It’s been almost 4 years now that we’ve been living the expat life, experiencing life overseas and away from home. Regular readers know that we’ve found this to be a challenging, but generally wonderful period of our lives. We’ve had children, we’ve traveled to corners of the globe we once only day dreamed about, and we’ve mingled with lovely people from all sorts of places we’d have never been blessed to meet otherwise. That said, one of the major stressors in anybody’s life, except maybe the privileged few from the one percent, is finances. Living abroad carries its own stressors, of course, especially after moving to a new location, but we’ve sought and found employment that allows us to significantly allay our financial stresses, and that’s a big deal.
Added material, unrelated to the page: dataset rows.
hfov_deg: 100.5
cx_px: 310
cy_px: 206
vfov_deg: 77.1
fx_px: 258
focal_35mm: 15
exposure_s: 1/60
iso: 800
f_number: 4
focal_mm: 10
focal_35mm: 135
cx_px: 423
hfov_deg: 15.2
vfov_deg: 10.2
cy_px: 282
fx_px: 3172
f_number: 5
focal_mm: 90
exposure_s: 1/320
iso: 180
Going rent-free and enjoying the reduced expenses of life in the UAE allowed us to pay off my student loans in 2 years, a task that seemed Herculean, though not impossible, in the USA; the best aspect of working in the UAE was that I, Shon, generated the income (if you subtract taxes) that it took 2 of us to make in the States. The income was one of the redeeming elements of the job, along with the shorter work days.
So where do we stand at this juncture, approaching 4 years into our adventures in ordinary life abroad? How are we faring financially? We are doing alright, I’m glad to say. We’re not wealthy, by any stretch of the imagination, but we’re able to put back a healthy nest egg, a significant portion of which came in the from of the 3 years worth of bonus pay (not really bonus, given that it’s contractually obliged) from working for ADEC; and we’ve been building the savings account nicely.
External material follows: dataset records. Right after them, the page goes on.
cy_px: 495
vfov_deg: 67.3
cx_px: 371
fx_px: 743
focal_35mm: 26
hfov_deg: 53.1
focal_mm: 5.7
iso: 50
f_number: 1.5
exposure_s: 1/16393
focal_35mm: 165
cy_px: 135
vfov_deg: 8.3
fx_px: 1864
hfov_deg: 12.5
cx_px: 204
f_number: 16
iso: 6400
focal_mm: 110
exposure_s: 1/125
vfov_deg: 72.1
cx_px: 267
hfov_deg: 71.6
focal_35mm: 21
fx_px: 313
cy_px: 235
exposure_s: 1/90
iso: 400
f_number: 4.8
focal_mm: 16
Besides the savings account, in 2014 we opened a couple of Individual Retirement Accounts and started contributing to them–only to discover that, as we should have known from reading about them, but failed to notice, IRAs are meant to be contributed to from taxable income only, and we would be looking at a significant tax penalty every year we had no USA taxable income (and, of course, one of the main advantages to working in Abu Dhabi was that we weren’t being taxed). So, with the assistance of our Edward Jones financial advisor, we shifted the money into an American Funds mutual fund which Edward Jones manages. That meant no tax penalties, happily. That was about all I could say about it–the mutual fund, called Capital Income Builder, which goes by the ticker CAIBX, had generated a reasonable return for years, and it seemed like a solid enough choice, given that neither of us knew much about investing. Whatever fees we incurred through using a financial advisor was of no consequence, because the advisor was, after all, being paid to help us navigate waters we didn’t know anything about.
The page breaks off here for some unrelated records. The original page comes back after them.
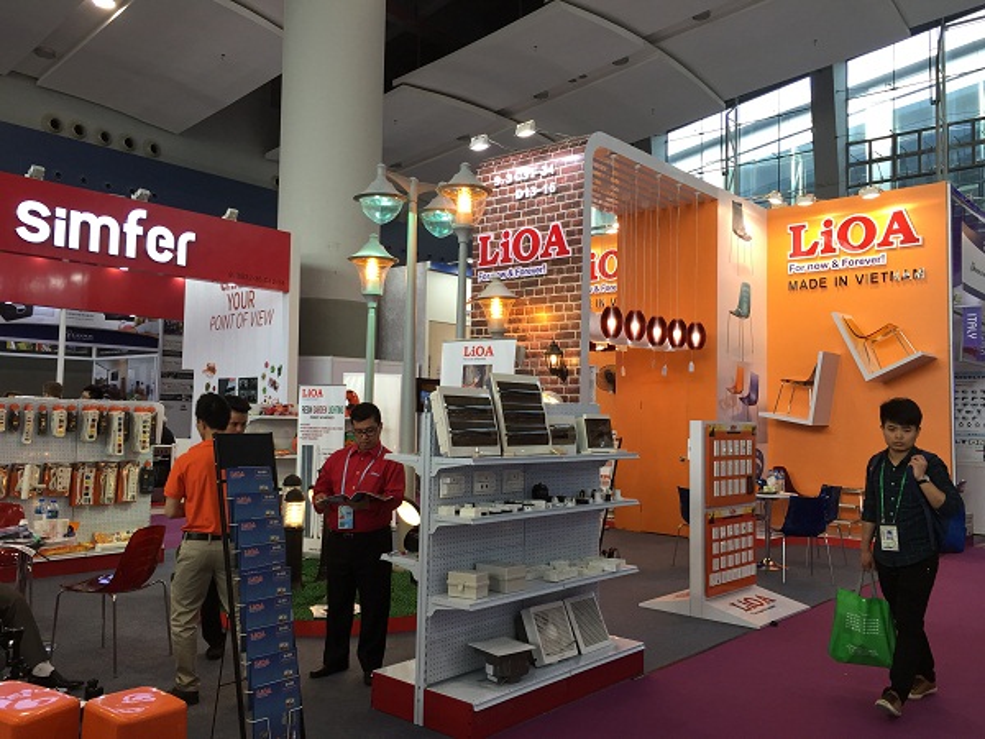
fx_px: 825
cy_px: 370
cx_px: 492
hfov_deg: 61.7
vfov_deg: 48.2
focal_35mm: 29
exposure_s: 1/120
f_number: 2.2
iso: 50
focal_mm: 4.15
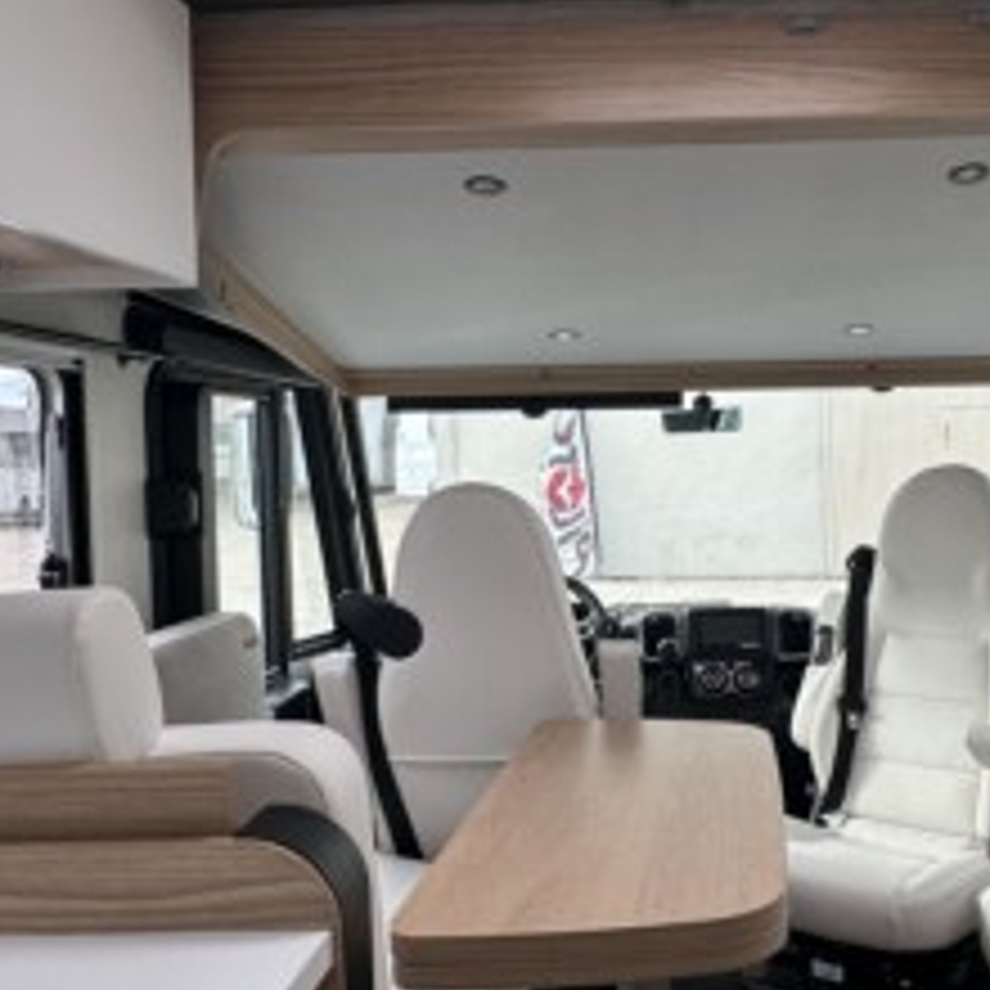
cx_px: 670
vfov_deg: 46.0
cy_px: 504
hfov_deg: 45.3
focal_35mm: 36
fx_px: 1165
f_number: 2.2
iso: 40
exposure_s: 1/99
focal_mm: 2.22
However, during the last six months or so, I’ve been learning a great deal about investing, and I’ve discovered that our Edward Jones mutual fund account is probably a financial mistake, since there are plenty of other Electronically Traded Funds (ETFs) which perform better, and cost a lot less to purchase. Not only that, but 2015 turned into a terrible year for CAIBX, and instead of the upper single-digit return it had been generating, it turned -8.5%, making our ongoing investment into that fund seem like a bad choice. Not only that, but taxes on an actively traded mutual fund are higher than a more static ETF, and the fees that it once seemed reasonable to pay Edward Jones (which, by the way, are among the highest of the investment firms, at least according to my research), now don’t seem like such a good idea. After all, the waters of investing are evermore familiar to me at this point. We haven’t yet closed our Edward Jones account, but we will; we’ve reduced what we put into it, however. We will close it, though, and transfer that money into other funds in the near future.
Besides having a savings account and a mutual fund, we’ve also opened up a Scottrade account to manage our own investments with. Scottrade has low brokerage fees and has an excellent program called FRIP, wherein dividend payments are reinvested for free into stocks of your choice. We’ve established a portfolio there with a small number of stocks, and will be expanding it over time, confident that we can do better than -8.5%.
What brought on the interest in investing, you might ask? My friend read The Wealthy English Teacher, penned by a blogger with numerous years spent teaching abroad, and he recommended it to me. I found the book very relatable, and then perused the author’s blog. I’ve also discovered, again, thanks to my friend, blogs like Go Curry Cracker, Dividend Mantra, and many others, all of which helped show me what’s possible to achieve without much more effort than we were putting into being frugal anyway, and prompted me to get serious about my own investing.
So there you have it. I’m happy to say that we’re doing rather well for ourselves at this point, especially considering where we came from with quite a bit of debt, and we’ve learned a lot about investing our hard-earned cash for ourselves. It’s nice to actually have a net worth these days, and we have every reason to believe that it will continue to expand.